Pub Date: March 19th, 1951
Publisher: Farrar, Straus & Young

When Ralph Ingersoll is a reporter, he is still a super-reporter. That goes for his vivid recapturing of the ""Omaha beachhead"" -- the fringes of the Bastogne sector -- various scenes in headquarters- on front lines- and in between, settings against which his story is played out.....When Ralph Ingersoll is a novelist, he is still an amateur, depending on shock techniques for effects, and moving his characters around like marionettes, with himself off stage as manipulator (and narrator). This is so in spite of the fact that his story this time is a psychological exploration of the forces that operate in man and woman in search of love. The wartime atmosphere speeds up and intensifies the tempo and the violence of passion, but is in recognizably on a surface level, though the intellectual rehash of pros and cone attempts to dig below. Rowell Reardon is exceptional in his energy and intelligence, Mr. Ingersoll tells us (and some of his exploits bear this out). But he also has an irresistible attraction for the ladies, and we follow his adventures in and out of various beds, while bombs fall and nations die. Chief among his feminine conquests is Olivia, defined as ""damn good in bed"" -- but Olivia suddenly decides on marriage as her goal, and eventually wrecks her chances by cheating on him in the minor matter of pregnancy.
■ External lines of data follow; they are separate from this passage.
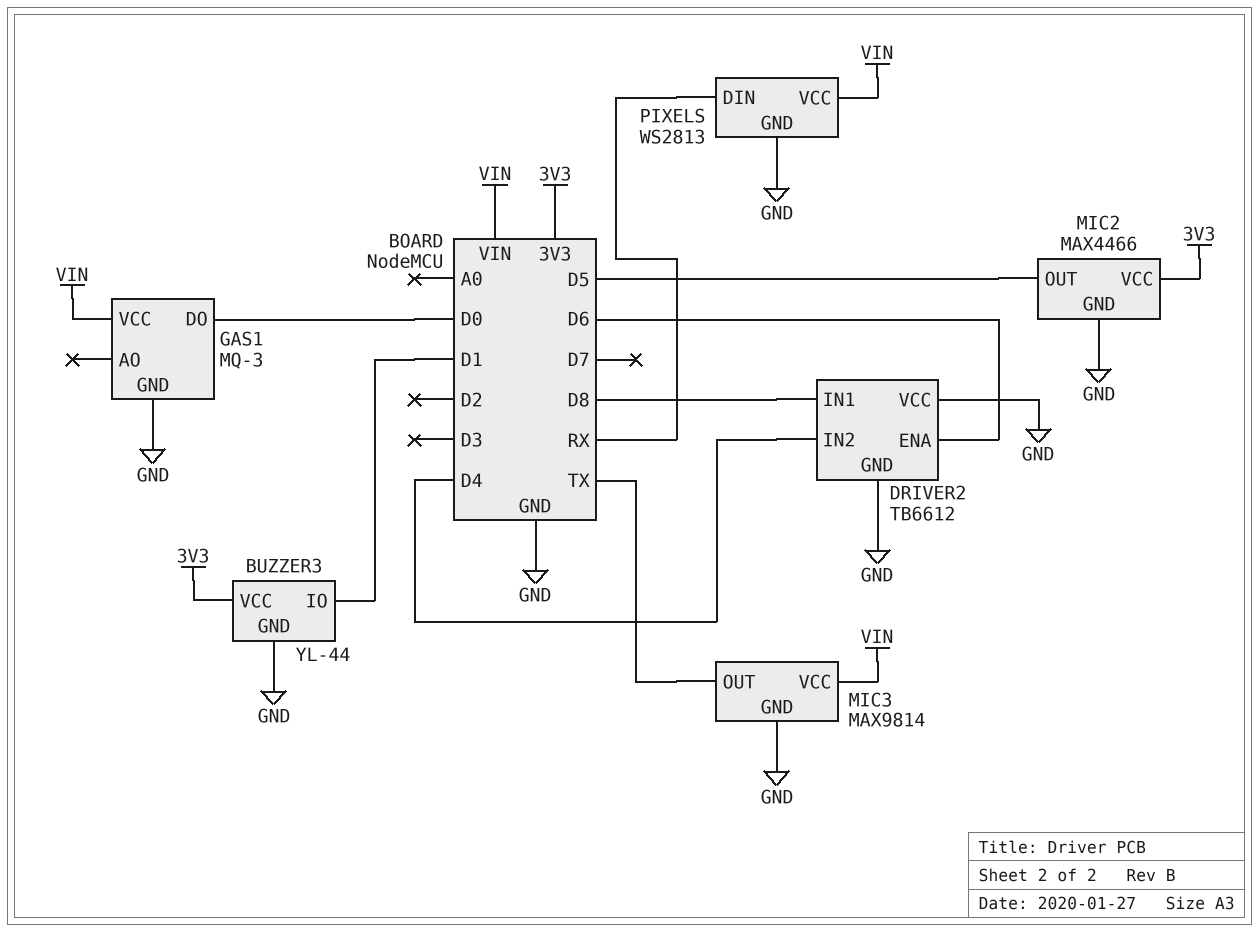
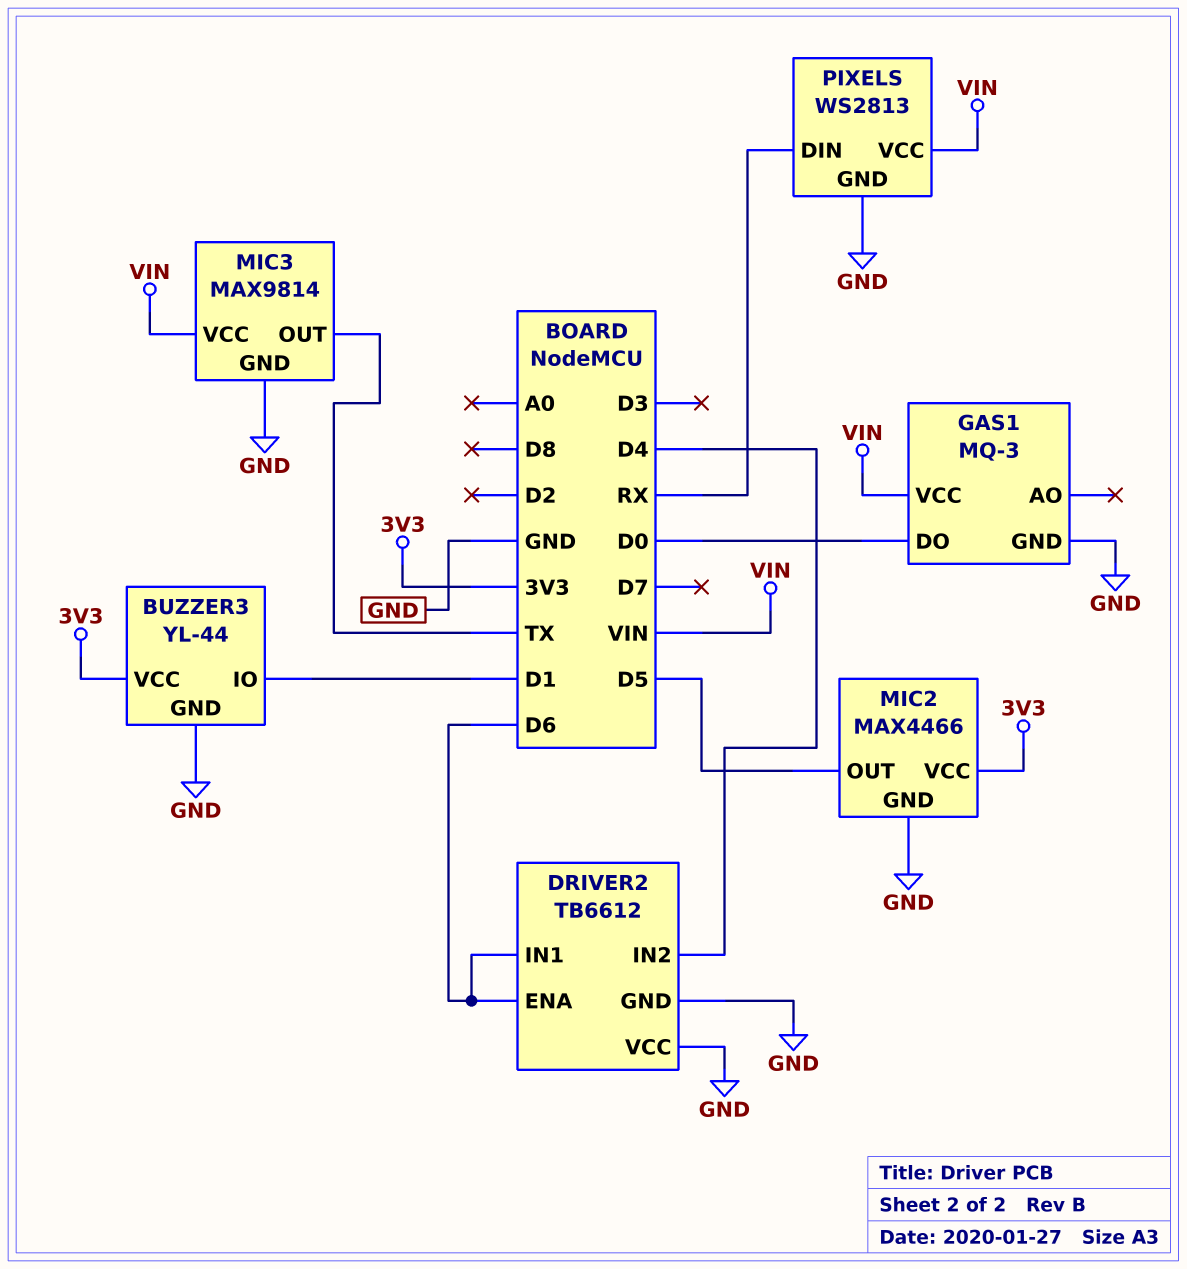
DRIVER2 pin IN1: D8 -> D6

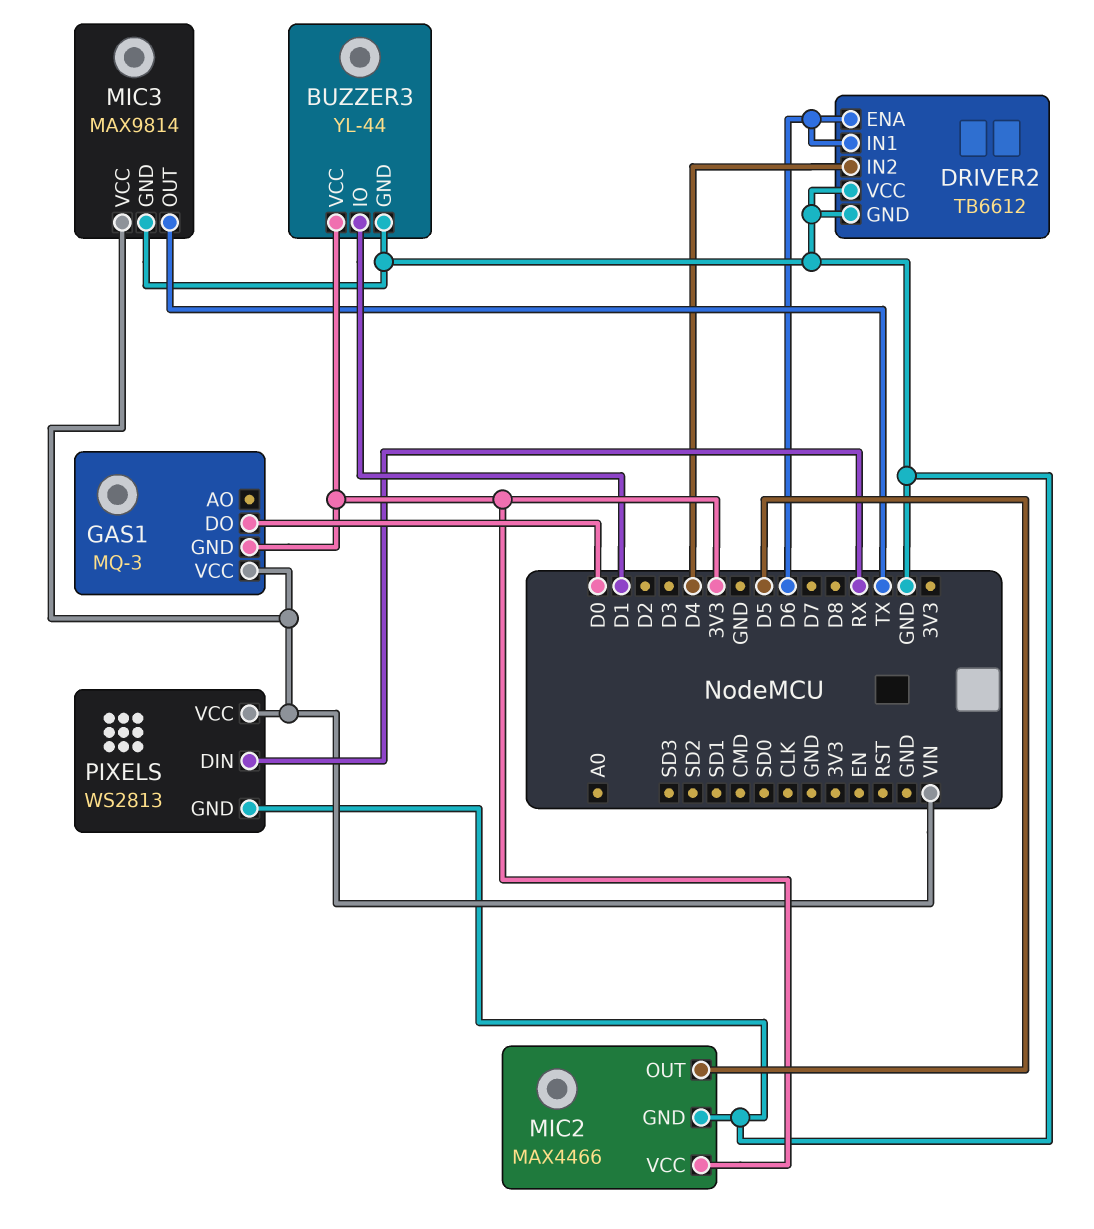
GAS1 pin GND: GND -> 3V3

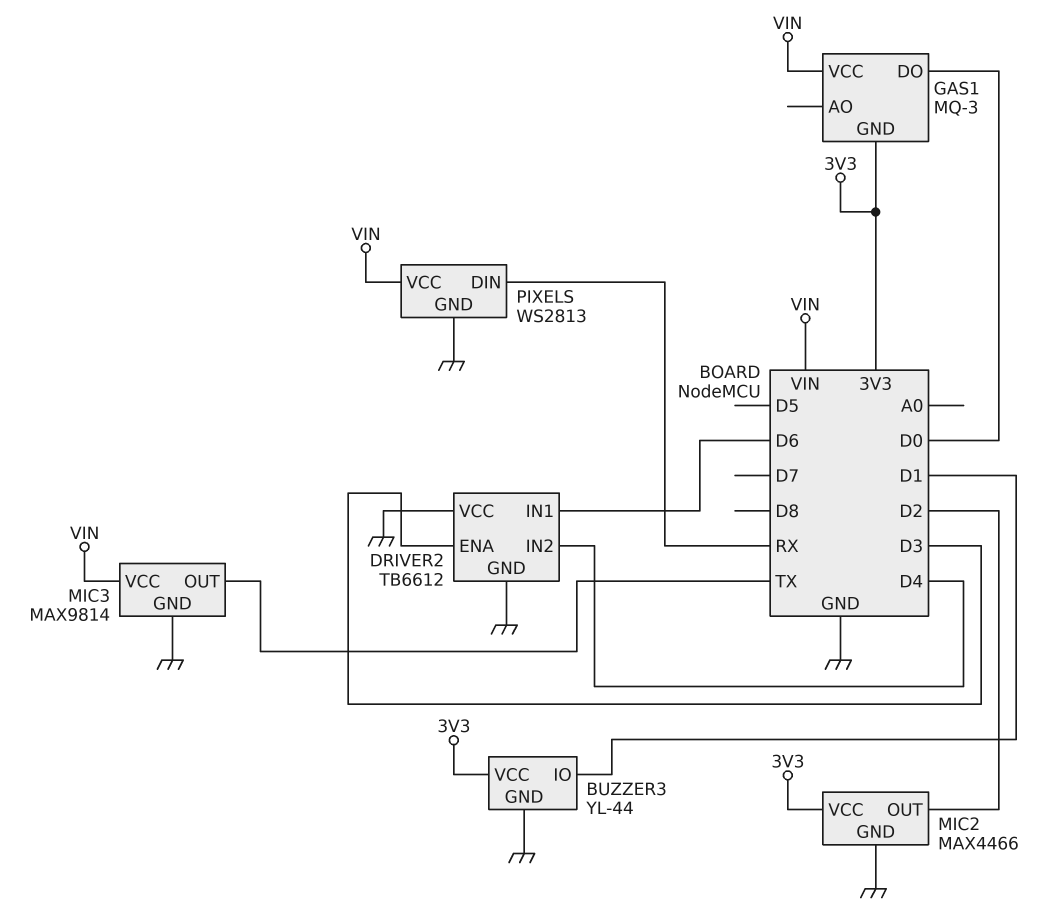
DRIVER2 pin ENA: D6 -> D3
MIC2 pin OUT: D5 -> D2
She tries to stage a comeback, and achieves only Isabel's sudden awakening to the fact that Rowell is her man (despite her husband Johnny's fidelity). And the whole battle of the sexes reaches a climax near B, where Isabel and Rowell find the full ecstasy they both had sought. A book that would never have passed the Watch and Ward Society in its heyday; and that should be considered poison by most public libraries with any problems of censorship. And it is not good enough on any count to strain to take the hurdle.